After taking his BA and DPhil in History at Oxford (Christ Church and Wolfson College), David was appointed a lecturer at the University of York. He returned to New College as Fellow and Tutor in 1992, and a lecturer in the History Faculty, where he is Director of Graduate Studies from 2010-2012. In the academic year 2010-11 he is serving as College Subwarden.
David teaches history in the period 1500-1750, with special reference to the history of France and Italy and to European political, military and cultural history. He teaches elements of the first year outline courses in historiography and methodology and more specialized courses on the Spanish New World, early modern Court Culture and seventeenth-century France.
David's research interests are in early modern European history, primarily the political, social and military history of 17th-century France, but with interests in Northern Italy in the same period. He also has a research interest in military organization and change and its political and social impact across West-Central Europe from 1500-1750. His present project involves a return to the study of France and the crisis of the mid-seventeenth century.
- Richelieu’s Army.

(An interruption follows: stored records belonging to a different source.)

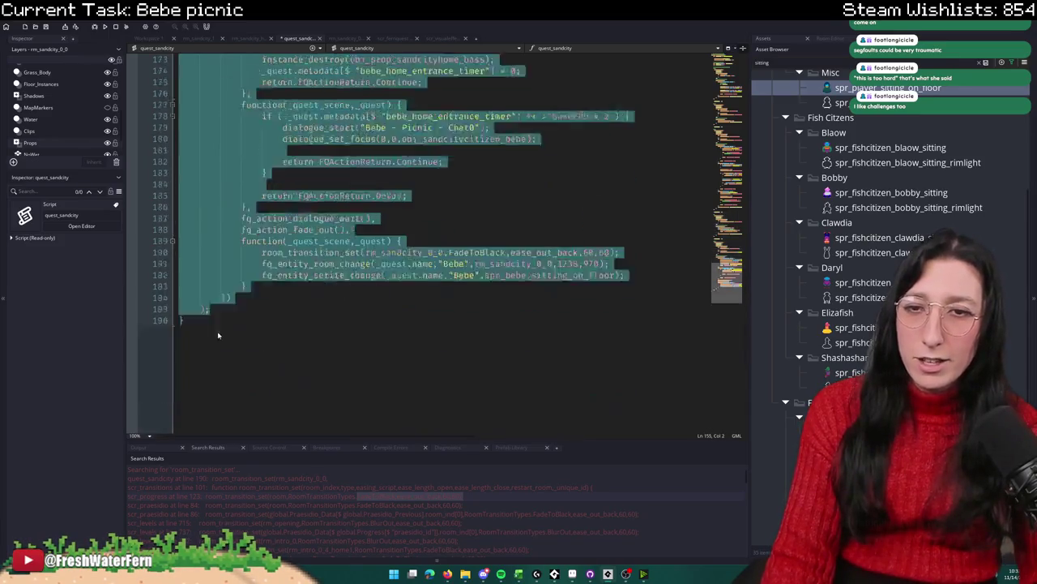
left_click(300, 276)
left_click(290, 283)
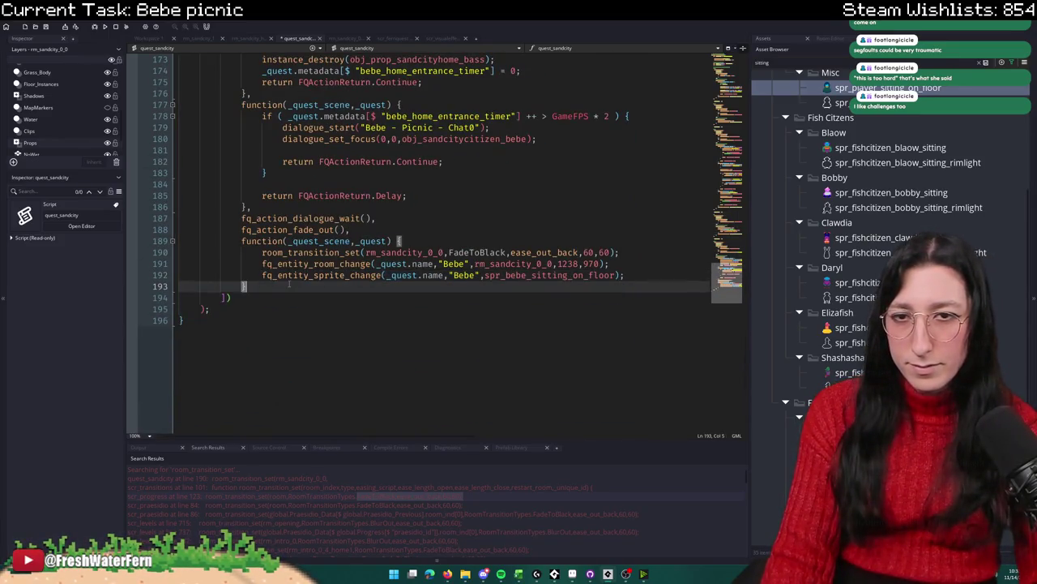
type(",")
key("Return")
type("function")
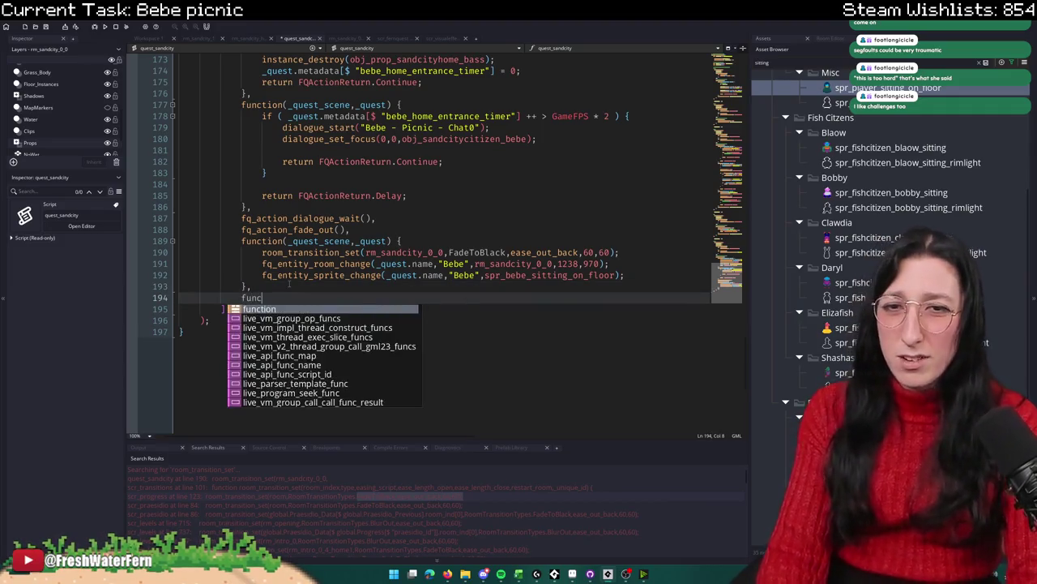
key("BackSpace")
type("(")
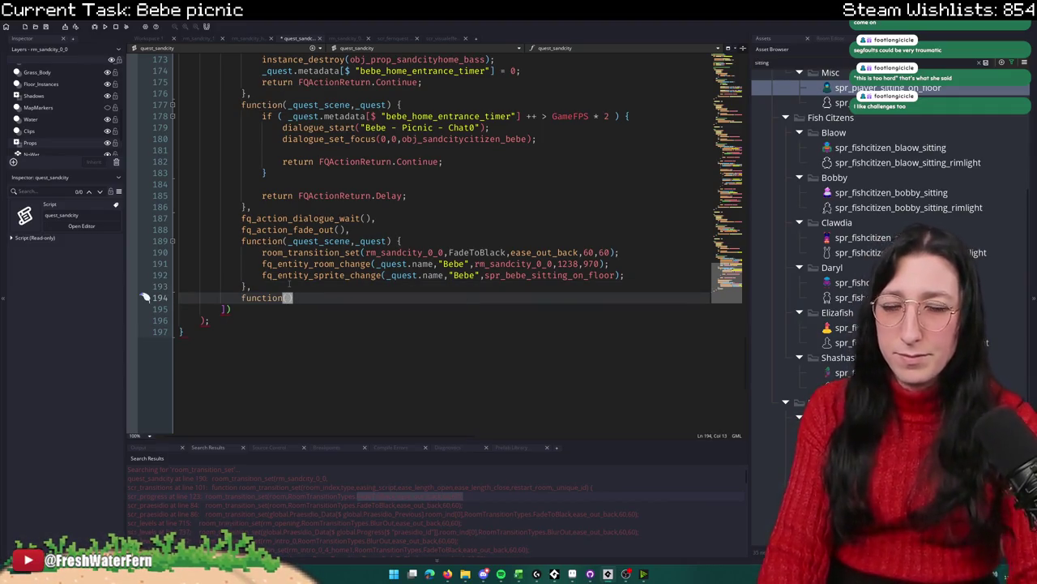
Step: Replace the empty stub with a copy of the fade-and-move scene function
left_click_drag(144, 297, 145, 241)
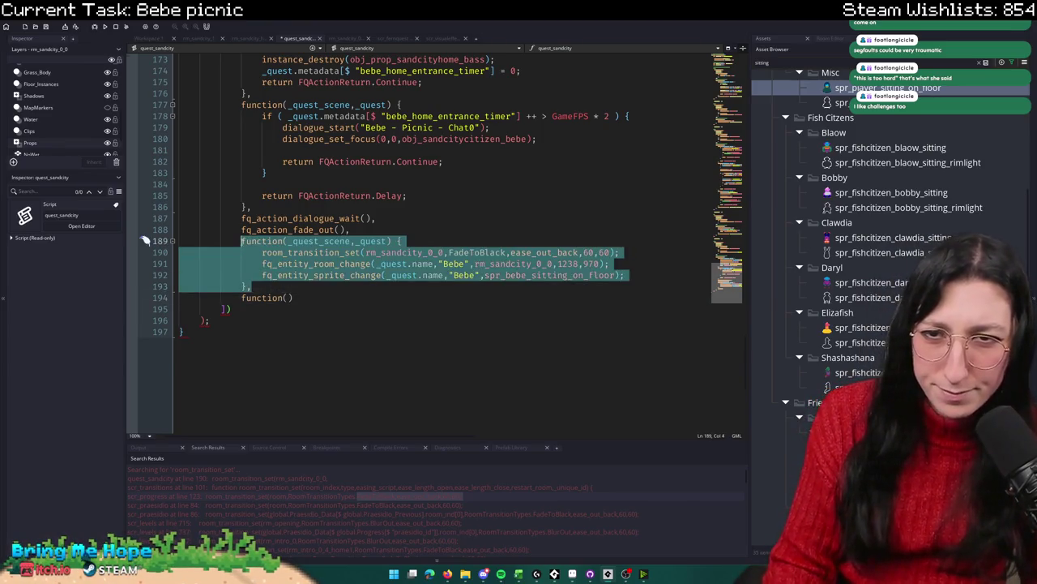
key("ctrl+c")
left_click_drag(294, 297, 242, 297)
key("ctrl+v")
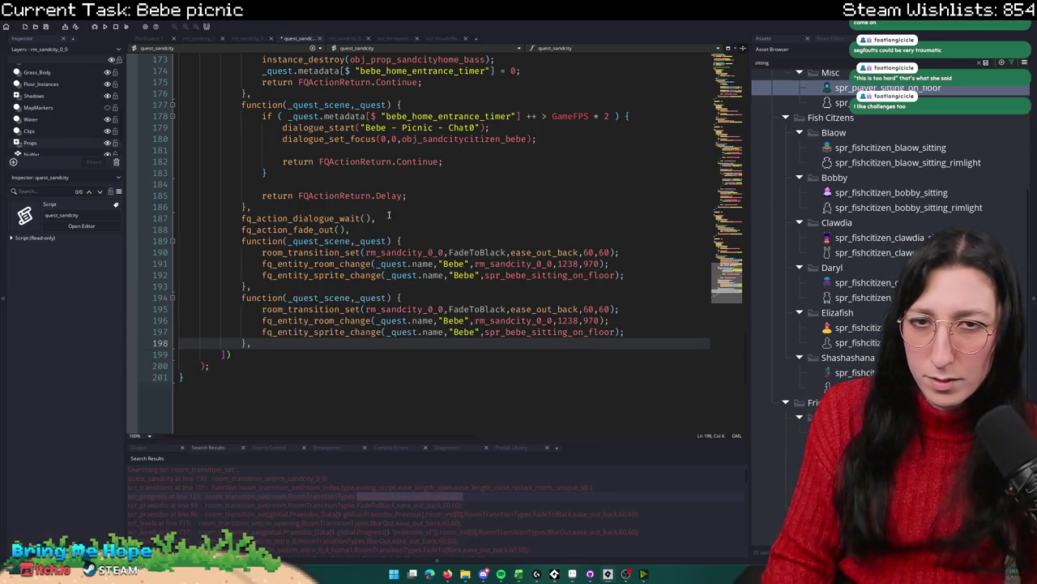
Step: Add return FQActionReturn.Continue; after the sprite change line in the first scene
left_click_drag(445, 161, 282, 161)
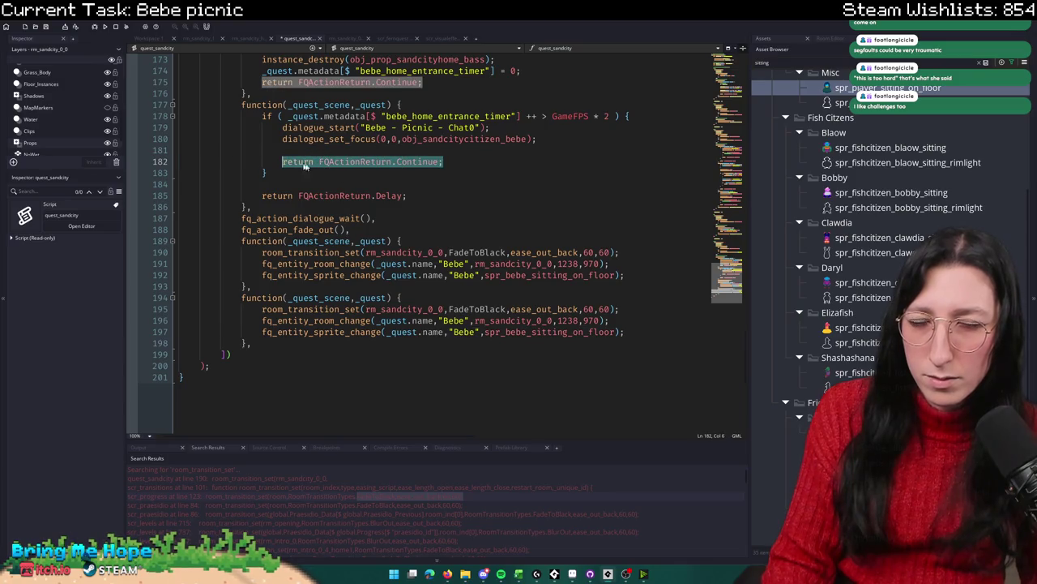
key("ctrl+c")
left_click(640, 273)
key("Return")
key("ctrl+v")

War, Government and Society in France, 1624-42, Cambridge, CUP, 2001.
- “The Mantuan Succession, 1627-1631: A sovereignty dispute in early modern Europe”, English Historical Review, cxii, 1997, 20-65.
- “War and International Relations in Seventeenth-Century Europe”, in J. Bergin (ed), The Oxford History of Seventeenth-Century Europe, Oxford: OUP, 2001.
- "From military enterprise to standing armies: war, state and society in Western Europe, 1600-1700", in F. Tallett, D. Trim (eds), European Warfare, 1350-1750. Cambridge: CUP, 2010.
- The Business of War. Military enterprise and military revolution in early modern Europe. Cambridge: CUP, forthcoming.